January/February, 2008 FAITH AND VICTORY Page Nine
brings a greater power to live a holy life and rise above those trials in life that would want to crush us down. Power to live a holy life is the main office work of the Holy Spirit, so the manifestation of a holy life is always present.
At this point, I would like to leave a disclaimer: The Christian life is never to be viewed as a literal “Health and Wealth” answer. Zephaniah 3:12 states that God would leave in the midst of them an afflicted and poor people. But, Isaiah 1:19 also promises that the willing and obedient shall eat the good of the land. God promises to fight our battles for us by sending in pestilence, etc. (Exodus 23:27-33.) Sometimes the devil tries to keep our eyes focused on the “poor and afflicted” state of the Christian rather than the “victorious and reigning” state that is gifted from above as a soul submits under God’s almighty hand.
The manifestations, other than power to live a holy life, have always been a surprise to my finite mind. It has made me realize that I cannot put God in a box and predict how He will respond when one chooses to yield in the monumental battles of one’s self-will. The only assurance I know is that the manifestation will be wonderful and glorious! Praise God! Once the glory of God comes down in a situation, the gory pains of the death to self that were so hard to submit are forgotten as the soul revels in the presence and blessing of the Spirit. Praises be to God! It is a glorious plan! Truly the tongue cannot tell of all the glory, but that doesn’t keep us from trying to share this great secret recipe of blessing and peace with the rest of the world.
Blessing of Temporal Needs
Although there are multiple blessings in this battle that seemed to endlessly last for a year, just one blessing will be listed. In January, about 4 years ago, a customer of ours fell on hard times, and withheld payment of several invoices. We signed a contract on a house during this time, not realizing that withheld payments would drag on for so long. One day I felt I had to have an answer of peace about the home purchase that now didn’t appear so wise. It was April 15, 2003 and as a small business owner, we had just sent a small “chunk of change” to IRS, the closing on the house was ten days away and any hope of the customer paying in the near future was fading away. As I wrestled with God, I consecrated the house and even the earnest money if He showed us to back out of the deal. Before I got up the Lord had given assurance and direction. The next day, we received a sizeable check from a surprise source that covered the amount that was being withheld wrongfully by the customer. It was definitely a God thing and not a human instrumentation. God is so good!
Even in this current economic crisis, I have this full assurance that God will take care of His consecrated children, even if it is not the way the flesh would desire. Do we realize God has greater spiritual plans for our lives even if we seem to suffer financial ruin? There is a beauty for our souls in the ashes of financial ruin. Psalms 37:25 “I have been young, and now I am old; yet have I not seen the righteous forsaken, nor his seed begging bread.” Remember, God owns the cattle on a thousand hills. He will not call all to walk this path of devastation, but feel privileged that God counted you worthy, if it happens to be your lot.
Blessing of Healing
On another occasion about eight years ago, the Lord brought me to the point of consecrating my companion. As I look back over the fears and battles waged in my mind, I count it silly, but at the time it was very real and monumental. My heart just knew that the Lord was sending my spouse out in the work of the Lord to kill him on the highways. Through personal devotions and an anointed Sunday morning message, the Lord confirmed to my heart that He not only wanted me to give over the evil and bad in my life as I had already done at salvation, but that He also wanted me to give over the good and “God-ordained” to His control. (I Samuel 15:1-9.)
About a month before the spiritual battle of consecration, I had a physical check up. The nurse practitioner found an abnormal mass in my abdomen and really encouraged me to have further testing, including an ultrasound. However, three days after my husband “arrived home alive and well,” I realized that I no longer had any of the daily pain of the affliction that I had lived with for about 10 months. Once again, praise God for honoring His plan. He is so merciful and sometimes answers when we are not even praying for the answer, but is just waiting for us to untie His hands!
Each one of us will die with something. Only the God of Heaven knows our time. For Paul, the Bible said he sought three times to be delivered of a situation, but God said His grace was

============================================================

WHAT THIS TASK INVOLVES >> Retype the records in full. Keep every line identical to the original.

EXERCISE RESULT >>
January/February, 2008 FAITH AND VICTORY Page Nine
brings a greater power to live a holy life and rise above those trials in life that would want to crush us down. Power to live a holy life is the main office work of the Holy Spirit, so the manifestation of a holy life is always present.
At this point, I would like to leave a disclaimer: The Christian life is never to be viewed as a literal “Health and Wealth” answer. Zephaniah 3:12 states that God would leave in the midst of them an afflicted and poor people. But, Isaiah 1:19 also promises that the willing and obedient shall eat the good of the land. God promises to fight our battles for us by sending in pestilence, etc. (Exodus 23:27-33.) Sometimes the devil tries to keep our eyes focused on the “poor and afflicted” state of the Christian rather than the “victorious and reigning” state that is gifted from above as a soul submits under God’s almighty hand.
The manifestations, other than power to live a holy life, have always been a surprise to my finite mind. It has made me realize that I cannot put God in a box and predict how He will respond when one chooses to yield in the monumental battles of one’s self-will. The only assurance I know is that the manifestation will be wonderful and glorious! Praise God! Once the glory of God comes down in a situation, the gory pains of the death to self that were so hard to submit are forgotten as the soul revels in the presence and blessing of the Spirit. Praises be to God! It is a glorious plan! Truly the tongue cannot tell of all the glory, but that doesn’t keep us from trying to share this great secret recipe of blessing and peace with the rest of the world.
Blessing of Temporal Needs
Although there are multiple blessings in this battle that seemed to endlessly last for a year, just one blessing will be listed. In January, about 4 years ago, a customer of ours fell on hard times, and withheld payment of several invoices. We signed a contract on a house during this time, not realizing that withheld payments would drag on for so long. One day I felt I had to have an answer of peace about the home purchase that now didn’t appear so wise. It was April 15, 2003 and as a small business owner, we had just sent a small “chunk of change” to IRS, the closing on the house was ten days away and any hope of the customer paying in the near future was fading away. As I wrestled with God, I consecrated the house and even the earnest money if He showed us to back out of the deal. Before I got up the Lord had given assurance and direction. The next day, we received a sizeable check from a surprise source that covered the amount that was being withheld wrongfully by the customer. It was definitely a God thing and not a human instrumentation. God is so good!
Even in this current economic crisis, I have this full assurance that God will take care of His consecrated children, even if it is not the way the flesh would desire. Do we realize God has greater spiritual plans for our lives even if we seem to suffer financial ruin? There is a beauty for our souls in the ashes of financial ruin. Psalms 37:25 “I have been young, and now I am old; yet have I not seen the righteous forsaken, nor his seed begging bread.” Remember, God owns the cattle on a thousand hills. He will not call all to walk this path of devastation, but feel privileged that God counted you worthy, if it happens to be your lot.
Blessing of Healing
On another occasion about eight years ago, the Lord brought me to the point of consecrating my companion. As I look back over the fears and battles waged in my mind, I count it silly, but at the time it was very real and monumental. My heart just knew that the Lord was sending my spouse out in the work of the Lord to kill him on the highways. Through personal devotions and an anointed Sunday morning message, the Lord confirmed to my heart that He not only wanted me to give over the evil and bad in my life as I had already done at salvation, but that He also wanted me to give over the good and “God-ordained” to His control. (I Samuel 15:1-9.)
About a month before the spiritual battle of consecration, I had a physical check up. The nurse practitioner found an abnormal mass in my abdomen and really encouraged me to have further testing, including an ultrasound. However, three days after my husband “arrived home alive and well,” I realized that I no longer had any of the daily pain of the affliction that I had lived with for about 10 months. Once again, praise God for honoring His plan. He is so merciful and sometimes answers when we are not even praying for the answer, but is just waiting for us to untie His hands!
Each one of us will die with something. Only the God of Heaven knows our time. For Paul, the Bible said he sought three times to be delivered of a situation, but God said His grace was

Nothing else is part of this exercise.